Women's startups held back by 'unconscious and irrational' gender bias
Only 5% of female Catalan entrepreneurs get funding from investors and less than 1% access bank loans
When investors are choosing whether to back a startup, the gender of the entrepreneur pitching to them "unconsciously and irrationally" determines their decision-making, according to the entrepreneurs and investors consulted by the Catalan News Agency (ACN).
Only 5% of female entrepreneurs in Catalonia have been able to access capital from investment funds to develop a business, while less than 1% have obtained bank loans.
They argue that projects led by a man seen as "promising" are, on the other hand, seen as "incipient" if headed by a woman.
Stereotypes as well as a lack of confidence were cited as the main barriers to access financing.
"For every female reference point, we have 200 male ones," says Liliana Arroyo, head of Digital Society at the Catalan government.
The most common source of funding for female entrepreneurs is their own savings (52.2%), followed by the sale of a previous business (30%), or loans from friends and family (11%).
"As a woman you are invisible to investment funds," Arroyo says, with the venture capital world dominated by men with few female investors.
Startups are mostly led by men; only 20% of startups in Spain in 2022 were founded by women, as detailed in the 'Map of Entrepreneurship' produced by South Summit.
Only 6% of emerging companies have female founders only, compared to 59% founded solely by men.
And while 52% of European companies count at least one woman among their founders, in Spain only 33% of companies do.
Men investing in men
"There are investors who are not interested in our sector and directly will not meet us," says Anna Boldú, executive director and co-founder of Platanomelón, an online sex toy store with millions of followers on social media.
In the end it all boils down to the fact that men invest in men, Boldú complains.
The fact that the company deals with a "very feminine" theme made it "even more difficult" for them to find funding, she adds.
"I've had meetings with funders that invest only in women's companies and when my interlocutors are women everything flows in a very different way."
"There is a lack of women investing and with the purchasing power to invest," Boldú says, adding that risk aversion also differs according to gender.
"We need benchmarks to look up to and see that we woman too can take this path."
Another entrepreneur, María Jesús Salido agrees.
The world of venture capital "is dominated by men and takes companies run by men as a reference," says the executive director and co-founder of SocialDiabetes, a digital platform that aims to improve patients' management of diabetes and is used daily by more than 300,000 people.
In the technology sector, "there are historically many more men," which she believes leads to a "predisposition" to maintain this bias when looking for funding.
The gender gap is especially noteworthy within Catalan technology companies. Only 6% of ICT positions in Catalan companies are occupied by women, according to the latest survey (2021) from the Catalan Technology Circle.
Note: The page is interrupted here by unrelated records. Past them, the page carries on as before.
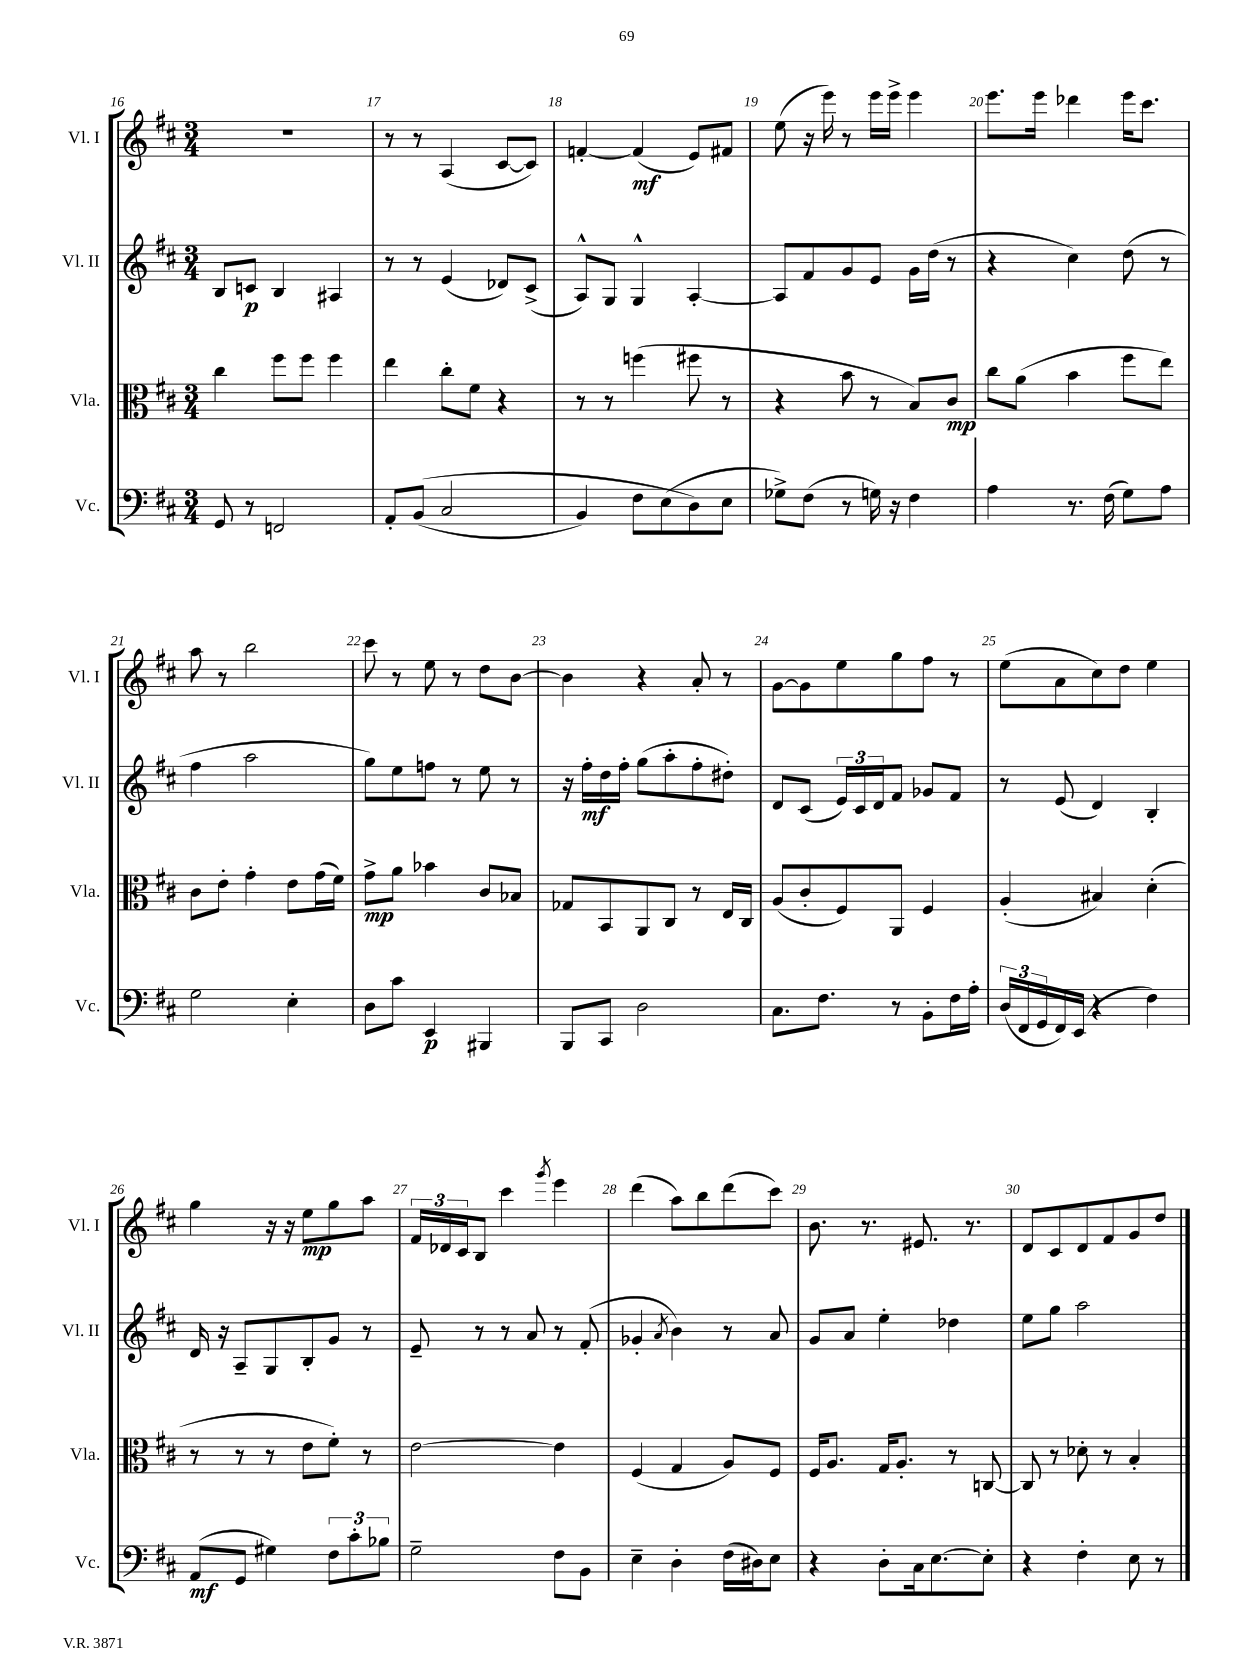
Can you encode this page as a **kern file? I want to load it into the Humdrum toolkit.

**kern	**kern	**kern	**kern
*staff4	*staff3	*staff2	*staff1
*clefF4	*clefC3	*clefG2	*clefG2
*k[f#c#]	*k[f#c#]	*k[f#c#]	*k[f#c#]
*M3/4	*M3/4	*M3/4	*M3/4
8GG	4cc#	8B	2.r
8r	.	8c	.
2FF	8ff#	4B	.
.	8ff#	.	.
.	4ff#	4A#	.
=	=	=	=
8AA'	4ee	8r	8r
&((8BB	.	8r	8r
2C#	8cc#'	(4e	(4A
.	8f#	.	.
.	4r	8d-)	[8c#
.	.	(8c#^	8c#])
=	=	=	=
4BB)	8r	8A^^)	[4f'
.	8r	8G	.
8F#	(4ff	4G^^	(4f]
(8E	.	.	.
8D&)	8ff#	[4A'	8e)
8E	8r	.	8f#
=	=	=	=
8G-^)	4r	8A]	(8ee
(8F#	.	8f#	16r
.	.	.	16eee)
8r	8b	8g	8r
16G)	8r	8e	16eee
16r	.	.	16eee^
4F#	8B)	16g	4eee
.	.	(16dd	.
.	8c#	8r	.
=	=	=	=
4A	8cc#	4r	8.eee
.	(8a	.	.
.	.	.	16eee
8.r	4b	4cc#)	4ddd-
(16F#	.	.	.
8G)	8ff#	(8dd	16eee
.	.	.	8.ccc#
8A	8ee)	8r	.
=	=	=	=
2G	8c#	4ff#	8aa
.	8e'	.	8r
.	4g'	2aa	2bb
4E'	8e	.	.
.	(16g	.	.
.	16f#)	.	.
=	=	=	=
8D	8g^	8gg)	8ccc#
8c#	8a	8ee	8r
4EE	4b-	8ff	8ee
.	.	8r	8r
4BBB#	8c#	8ee	8dd
.	8B-	8r	[8b
=	=	=	=
8BBB	8G-	16r	4b]
.	.	16ff#'	.
8CC#	8BB	16dd	.
.	.	16ff#'	.
2D	8AA	(8gg	4r
.	8C#	8aa'	.
.	8r	8ff#'	8a'
.	16E	8dd#')	8r
.	16C#	.	.
=	=	=	=
8.C#	(8A	8d	[8g
.	8c#'	(8c#	8g]
8.F#	.	.	.
.	8F#)	24e)	8ee
.	.	24c#	.
.	.	24d	.
8r	8AA	8f#	8gg
8BB'	4F#	8g-	8ff#
16F#	.	8f#	8r
16A'	.	.	.
=	=	=	=
(24D	(4A'	8r	(8ee
24FF#	.	.	.
24GG	.	.	.
16FF#)	.	(8e	8a
(16EE	.	.	.
4r	4B#)	4d)	8cc#)
.	.	.	8dd
4F#)	(4d'	4B'	4ee
=	=	=	=
(8AA	8r	16d	4gg
.	.	16r	.
8GG	8r	8A~	.
4G#)	8r	8G	16r
.	.	.	16r
.	8e	8B'	8ee
12F#	8f#')	8g	8gg
12c#'	.	.	.
.	8r	8r	8aa
12B-	.	.	.
=	=	=	=
2G~	[2e	8e~	24f#
.	.	.	24d-
.	.	.	24c#
.	.	8r	8B
.	.	8r	4ccc#
.	.	8a	.
.	.	.	8qggg
8F#	4e]	8r	4eee
8BB	.	(8f#'	.
=	=	=	=
4E~	(4F#	4g-'	(4ddd
.	.	8qa	.
4D'	4G	4b)	8aa)
.	.	.	8bb
(16F#	8A)	8r	(8ddd
16D#)	.	.	.
8E	8F#	8a	8ccc#)
=	=	=	=
4r	16F#	8g	8.b
.	8.A	.	.
.	.	8a	.
.	.	.	8.r
8D'	16G	4ee'	.
.	8.A'	.	.
16C#	.	.	8.e#
[8.E	.	.	.
.	8r	4dd-	.
.	.	.	8.r
8E']	[8C	.	.
=	=	=	=
4r	8C]	8ee	8d
.	8r	8gg	8c#
4F#'	8d-'	2aa	8d
.	8r	.	8f#
8E	4B'	.	8g
8r	.	.	8dd
==	==	==	==
*-	*-	*-	*-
Helena Torras, an investor from the Hans(wo)men group, says that investors tend to invest in what they know and feel reflected in. She believes that more women investors are needed. "That way there will be more female entrepreneurs who will receive funding," she says.
Inequality in large companies
Gender bias is not only noticeable in the world of start-ups, with women accounting for very few of the highest executive positions in large companies in Spain.
While the number of women on boards of directors continues to grow and has reached 32%, the gender gap remains stark at the highest level. Only three women are presidents of IBEX 35 companies while of the 31 CEOs, only one is a woman.
"Finding references like you is important. Right now we calculate that for every female reference figure we see 200 male ones. If it were evened out a bit, we would no longer have to talk about the heroines but simply female entrepreneurs," concludes Arroyo, head of Digital Society at the Catalan government.